謎の音は鳴り続けているが、みこには全く聞こえていない様子であった。
その音は鳴りやまないまま、中目黒駅に到着した。
「じゃあ、また明日ね」
「みこを今度怖がらせようとしたら、ただじゃ置かないからね。べ、べつにそんなの怖いわけじゃないんだけど」
電車を降りると、真菜の頭の中からその音は消えた。
ホームドアが閉まり、電車が動き出す。
東横線はスーと動き出して、特に異常もなく走り去っていった。
――――――やっぱり、イスかなにかの軋みだったのかもしれないわ
ホームのアナウンスが鳴ると、ホームの反対側に青苧線が入線してくる。
真菜は青苧線に乗り込むと、席の一番端に座った。
少し、イスを弾ませてみる。この小さなキシキシ音だったような気がしないでもない。
そうこうしている間に、青苧駅についてしまった。
青苧駅前には大きな公園があり、その公園を抜けたその先に真菜の家がある。
その公園の中には大きめの図書館があり、たまに部活で利用することも多い。
――――――土曜にもう一度あの図書館に行こうかしら
真菜の頭の中はいつのまにか全国大会のことでいっぱいになり、変な音のことはすっかり忘れていた。
公園を抜けると大きなタワーマンションが見えてくる。
ピピッと音が鳴ると、自動ドアが開き、コンシェルジュの人がおかえりなさいませと言ってくれた。
真菜は軽く会釈をし、エレベーターに乗る。
エレベーターの中でも、ピピッと音が鳴ると、ボタンを押さずともエレベーターが動き出した。
真菜の家はそのマンションの最上階にあった。
ただいまというものの、誰もいないらしい。
リビングに進むと、真菜を犬のロボットが出迎えてくれた。
「ロボちゃん、ただいま。
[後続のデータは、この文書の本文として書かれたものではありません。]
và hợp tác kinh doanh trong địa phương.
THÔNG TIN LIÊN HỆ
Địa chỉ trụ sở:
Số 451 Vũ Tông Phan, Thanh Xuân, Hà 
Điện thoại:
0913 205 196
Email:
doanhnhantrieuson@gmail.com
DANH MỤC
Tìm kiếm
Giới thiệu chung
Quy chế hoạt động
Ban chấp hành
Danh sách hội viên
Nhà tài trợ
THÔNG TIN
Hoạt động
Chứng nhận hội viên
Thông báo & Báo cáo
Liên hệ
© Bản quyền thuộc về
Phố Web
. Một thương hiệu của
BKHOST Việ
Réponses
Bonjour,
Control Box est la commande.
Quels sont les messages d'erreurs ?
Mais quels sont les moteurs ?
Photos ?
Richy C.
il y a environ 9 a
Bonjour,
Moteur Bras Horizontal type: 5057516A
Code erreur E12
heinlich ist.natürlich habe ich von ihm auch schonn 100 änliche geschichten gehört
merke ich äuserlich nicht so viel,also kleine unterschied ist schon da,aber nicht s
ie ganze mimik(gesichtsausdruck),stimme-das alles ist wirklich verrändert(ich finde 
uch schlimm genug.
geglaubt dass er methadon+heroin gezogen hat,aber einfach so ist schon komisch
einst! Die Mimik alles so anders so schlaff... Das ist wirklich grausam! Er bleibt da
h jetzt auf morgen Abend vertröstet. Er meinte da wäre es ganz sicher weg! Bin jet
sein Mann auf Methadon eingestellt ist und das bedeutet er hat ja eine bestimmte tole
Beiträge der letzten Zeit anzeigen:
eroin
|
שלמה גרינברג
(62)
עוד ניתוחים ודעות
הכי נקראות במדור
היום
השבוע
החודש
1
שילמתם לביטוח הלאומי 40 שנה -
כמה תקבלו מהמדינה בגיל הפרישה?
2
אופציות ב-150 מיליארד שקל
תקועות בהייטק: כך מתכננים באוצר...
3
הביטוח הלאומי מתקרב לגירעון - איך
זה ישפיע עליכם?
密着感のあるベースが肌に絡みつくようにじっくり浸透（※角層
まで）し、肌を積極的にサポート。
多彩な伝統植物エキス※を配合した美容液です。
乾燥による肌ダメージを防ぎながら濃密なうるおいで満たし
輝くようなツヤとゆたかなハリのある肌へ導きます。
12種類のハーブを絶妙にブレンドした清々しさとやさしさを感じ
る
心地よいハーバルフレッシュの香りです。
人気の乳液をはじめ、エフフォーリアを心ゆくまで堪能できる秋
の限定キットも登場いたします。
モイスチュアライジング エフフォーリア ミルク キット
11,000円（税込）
ママとパパはまだ帰ってきていないの?」
真菜はロボちゃんをこれでもかというほどに撫でまくる。
ひとしきりロボちゃんと遊ぶと、真菜はお風呂へ向かった。
お風呂から上がると、真菜の両親は帰ってきていた。
すぐに夕飯の準備をすぐにするからと、真菜の母親は言う。
真菜はそれまで、ロボちゃんと遊ぶことにした。
夕飯を食べ終わると、眠気が出てきてしまった。
自分の部屋の扉を開けると、自分の体がベッドに吸い寄せられていく。
ベッドで横になると、ますます眠気が襲ってくる。
「今日の立論のところ、もっと吟味しなくちゃいけないのに……」
真菜は暗闇の渦の中へ、ずーんと沈んでいった。
体全体が落ちていく。心地よい夢の世界へ落ちていく。
まぶしい光が顔に当たるのを感じ、顔をついそむけてしまう。
まだ眠い目をこすり、目を開けようとするが、光が強すぎて目が開けられない。
暖かい日差しが……と思ったが、なんとも肌寒い朝である。
手探りで掛け布団を探すが、あるのは自分の肌だけであった。
自分の肌だけ……そう、服すらも見当たらなかった。
寝ている間に服さえも脱いでしまったらしい。
ようやく恐る恐る目を開けると、真菜を覗き込む知らない男の顔がそこにはあった。
おはようとその男は真菜にニタニタと笑いかけているのだった。
極秘調査報告書1
私立日枝女子高等学校
新日枝天満宮駅と大きな池を挟んで建つ丘の上の女子高。一般的に、日枝女と略されている。運動部、文化部ともに全国大会に名を連ねる強豪校。この学校の弁論部は山吹真菜、九十九里みこ、西井海南、谷山未希の4人が部員となっている。